Retype the rows word for word, from the line containing "오차초과(15%이상), 정확매칭(5%이내), 허용오차(5-15%)" through the end of the rows, and leave out the pictures.

Provided records below:

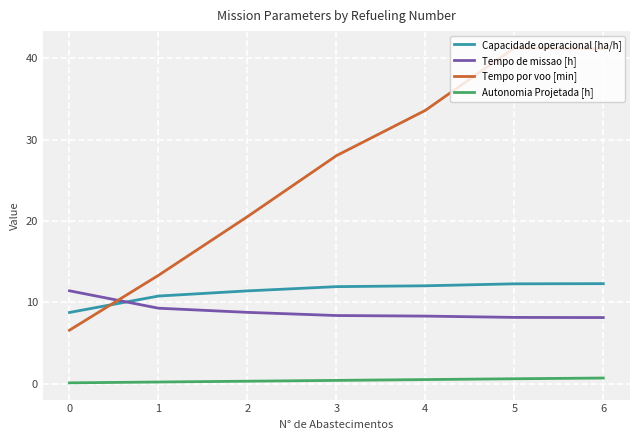

True or false: Tempo de missao [h] has more than 2 interior local peaks.

False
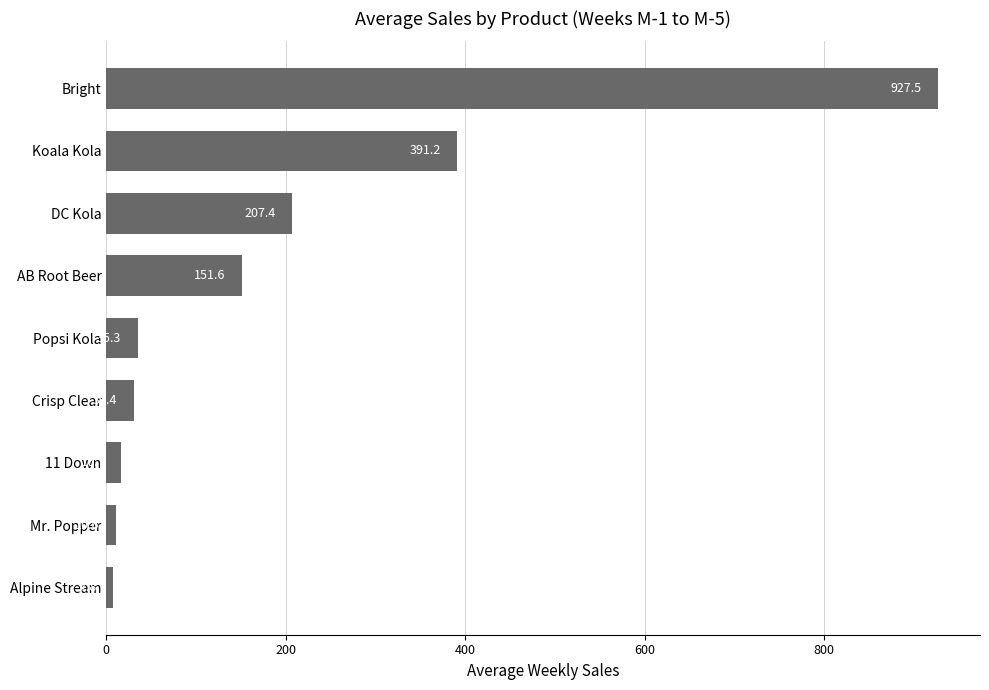

What is the average value?

197.6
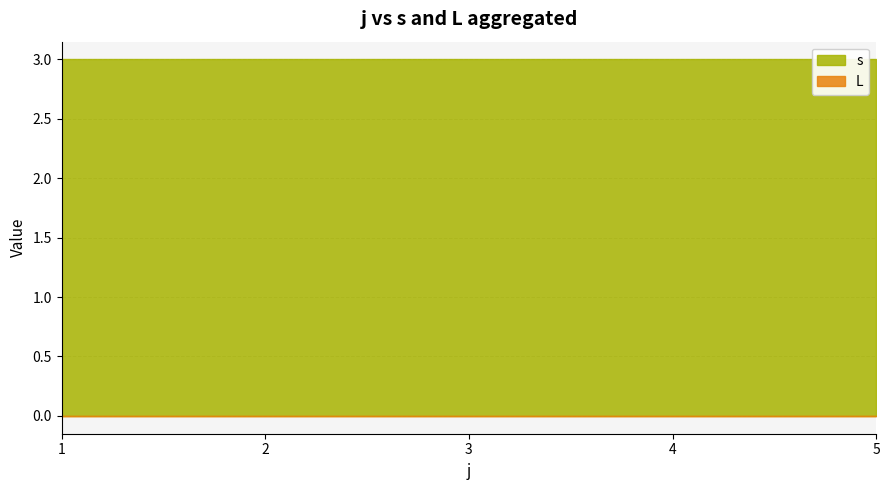

What is the difference between the maximum and minimum values in the s series?

0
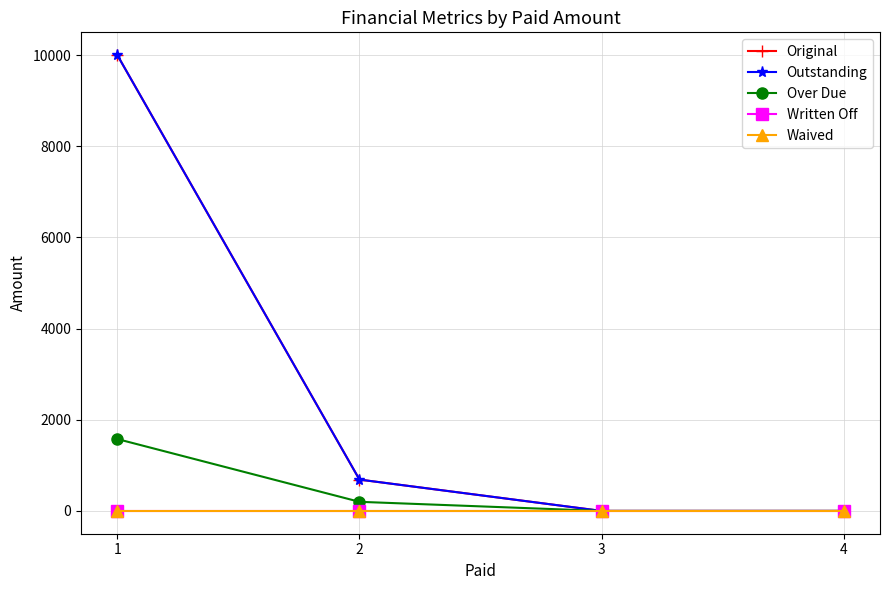

Which label corresponds to the largest value in the chart?

1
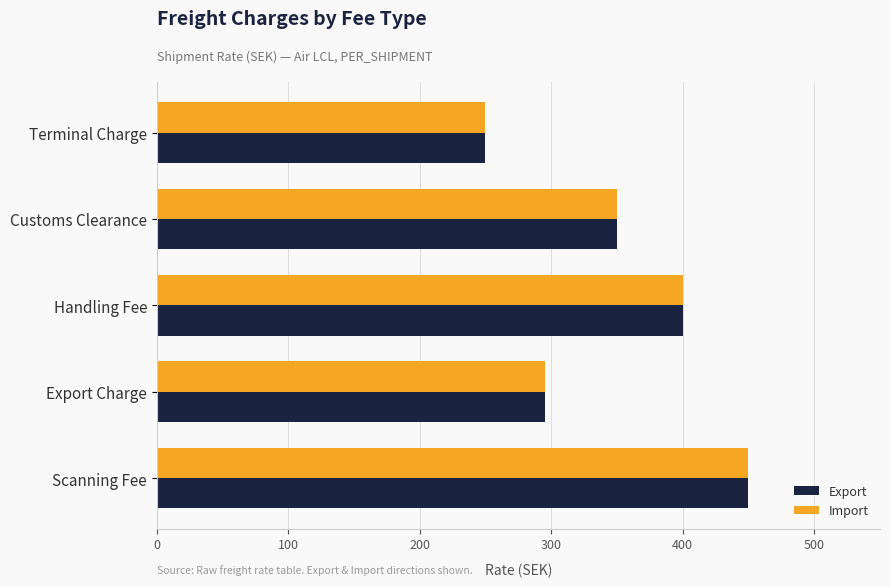

What is the approximate value of Export at Handling Fee?

400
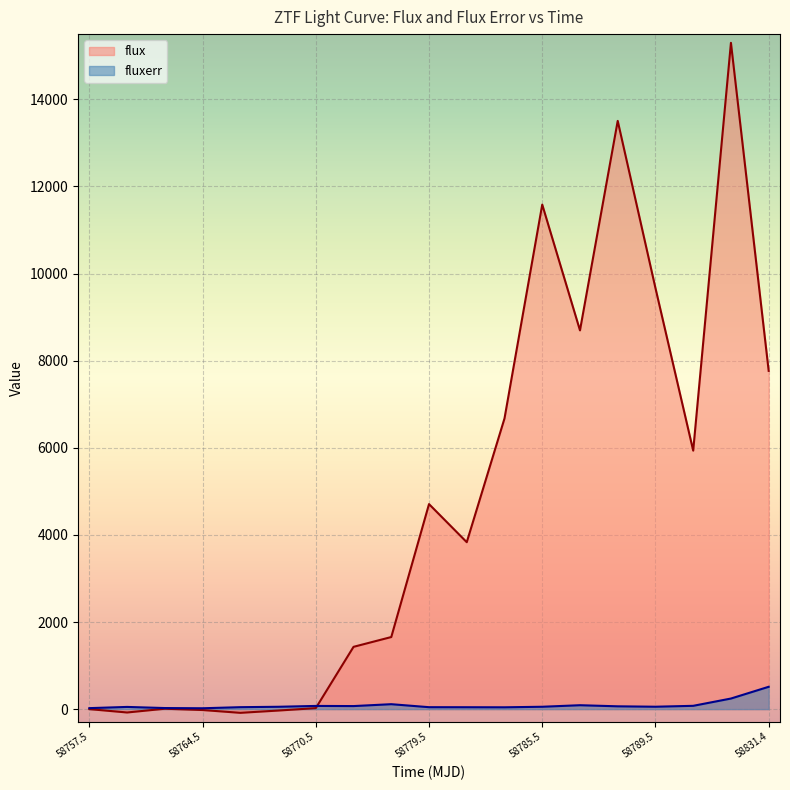

True or false: flux has more than 1 interior local peaks.

True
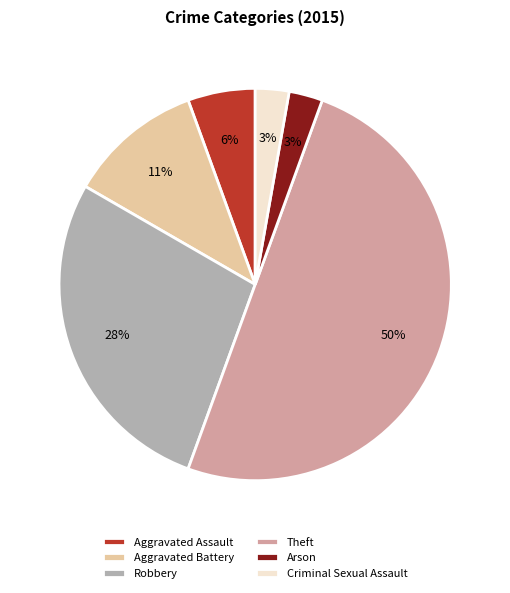

To the nearest percent, what is the difference between the largest and smallest slice percentages?

47%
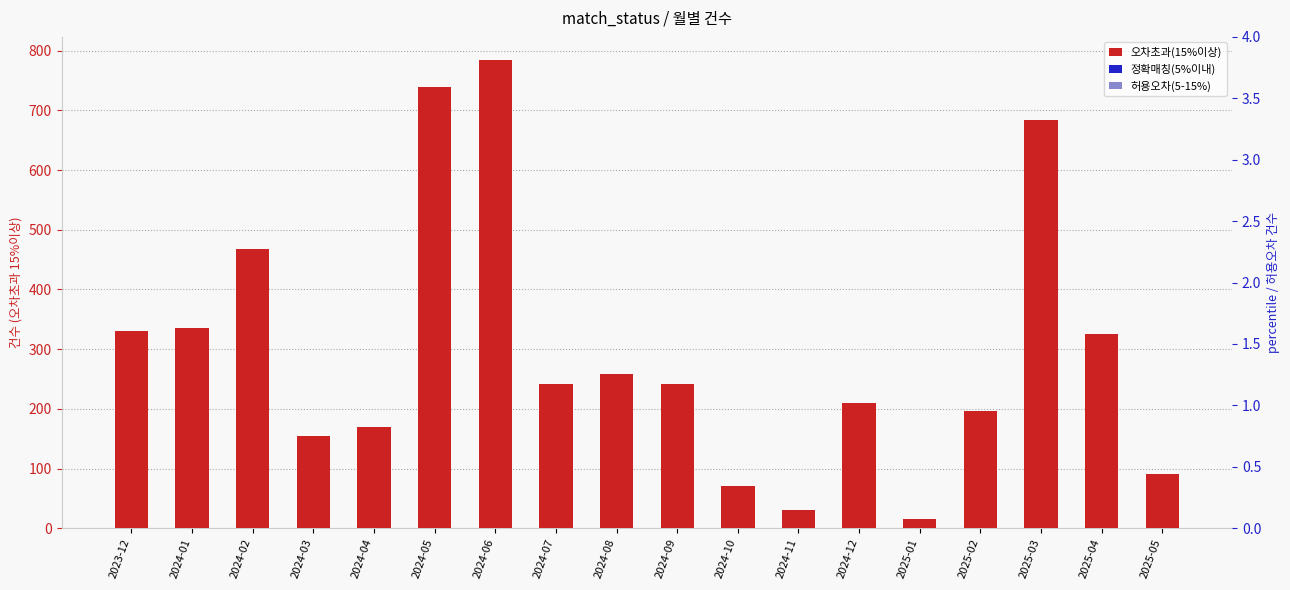

What are all the series names shown in the legend?

오차초과(15%이상), 정확매칭(5%이내), 허용오차(5-15%)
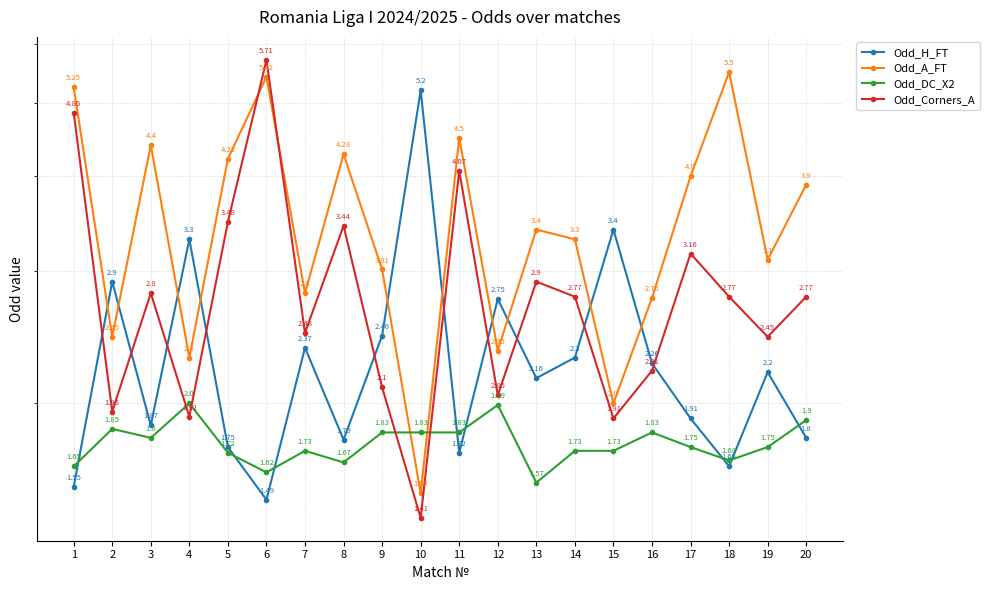

What is the value of the Odd_Corners_A point at the 20th from the left?

2.8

End of Provided records.

**Solution to this exercise:**
오차초과(15%이상), 정확매칭(5%이내), 허용오차(5-15%)

What is the value of the Odd_Corners_A point at the 20th from the left?

2.8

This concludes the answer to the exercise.